Perhaps the most typical manifestation of tertiary and inferior Fi is an attitude of psychologizing other people: a sort of pseudo-empathy in which one explains other people's behavior in terms of pitiful needs and psychological flaws that anyone would be ashamed to have. "Notice the defensiveness. He clings desperately to his ideas. Such weakness." (Nearly all psychological theories offer plenty of ammo for psychologizing, including Lenore Thomson's ideas.) Where developed Fi leads you to find something in your own soul in terms of which to truly understand someone else and see things their way, tertiary and inferior Fi typically lead you to find something in your own soul that you despise, in terms of which you can "explain" them and justify putting them down.

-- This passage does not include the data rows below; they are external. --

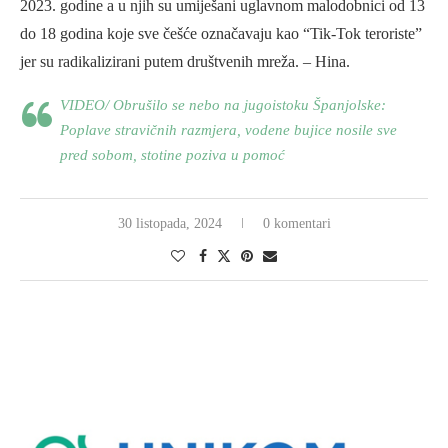
2023. godine a u njih su umiješani uglavnom malodobnici od 13
do 18 godina koje sve češće označavaju kao “Tik-Tok teroriste”
jer su radikalizirani putem društvenih mreža. – Hina.
VIDEO/ Obrušilo se nebo na jugoistoku Španjolske:
Poplave stravičnih razmjera, vodene bujice nosile sve
pred sobom, stotine poziva u pomoć
30 listopada, 2024
0 komentari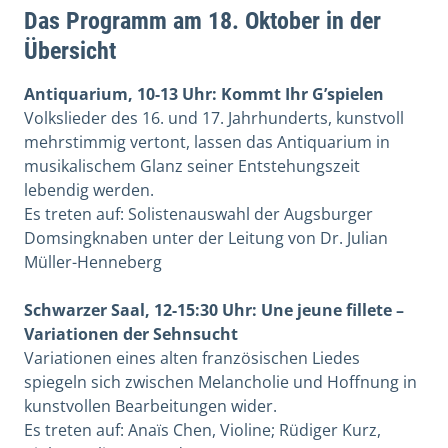
Das Programm am 18. Oktober in der
Übersicht
Antiquarium, 10-13 Uhr: Kommt Ihr G’spielen
Volkslieder des 16. und 17. Jahrhunderts, kunstvoll
mehrstimmig vertont, lassen das Antiquarium in
musikalischem Glanz seiner Entstehungszeit
lebendig werden.
Es treten auf: Solistenauswahl der Augsburger
Domsingknaben unter der Leitung von Dr. Julian
Müller-Henneberg
Schwarzer Saal, 12-15:30 Uhr: Une jeune fillete –
Variationen der Sehnsucht
Variationen eines alten französischen Liedes
spiegeln sich zwischen Melancholie und Hoffnung in
kunstvollen Bearbeitungen wider.
Es treten auf: Anaïs Chen, Violine; Rüdiger Kurz,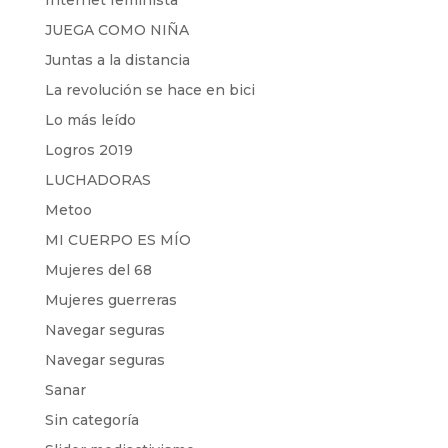
Internet feminista
JUEGA COMO NIÑA
Juntas a la distancia
La revolución se hace en bici
Lo más leído
Logros 2019
LUCHADORAS
Metoo
MI CUERPO ES MÍO
Mujeres del 68
Mujeres guerreras
Navegar seguras
Navegar seguras
Sanar
Sin categoría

Naturally, you can see plenty of dominant-style Fi in ETJs, secondary-style Fi in IFPs, and so on--even inferior-style Fi in IFPs.
As an introverted judgement attitude
Introverted feeling is judgement with an emotional slant that causes the individual to view the object on a Subjective level. It is primarily a silent inaccessible function that is difficult to conceptualize. Therefore, unlike its extraverted counterpart, Extraverted Feeling, it is entirely individualistic, with a leaning toward the mystical. Introverted feeling is generally disconnected with typical external stimuli. Introverted feeling is only concerned with the external to the extent that the object has some relevance to a deep, internal value. Its primary objective is to harmonize ideologies, concepts, relationships etc. with the internal guiding force.
Whatever the individual values the most will dominate the motivations, goals and chief objectives of the individual. For example, if the primary value is God, then all other values will find themselves inexorably subjugated to this primary one. Often, unbalanced introverted feeling will create in the individual dramatic mood swings and decisions based on illogical rationales. However, at its best, introverted feeling provides a navigational quality that creates in the personality tenacity, idealism, honor, relationship wisdom and a unfaltering value system that is seldom compromised.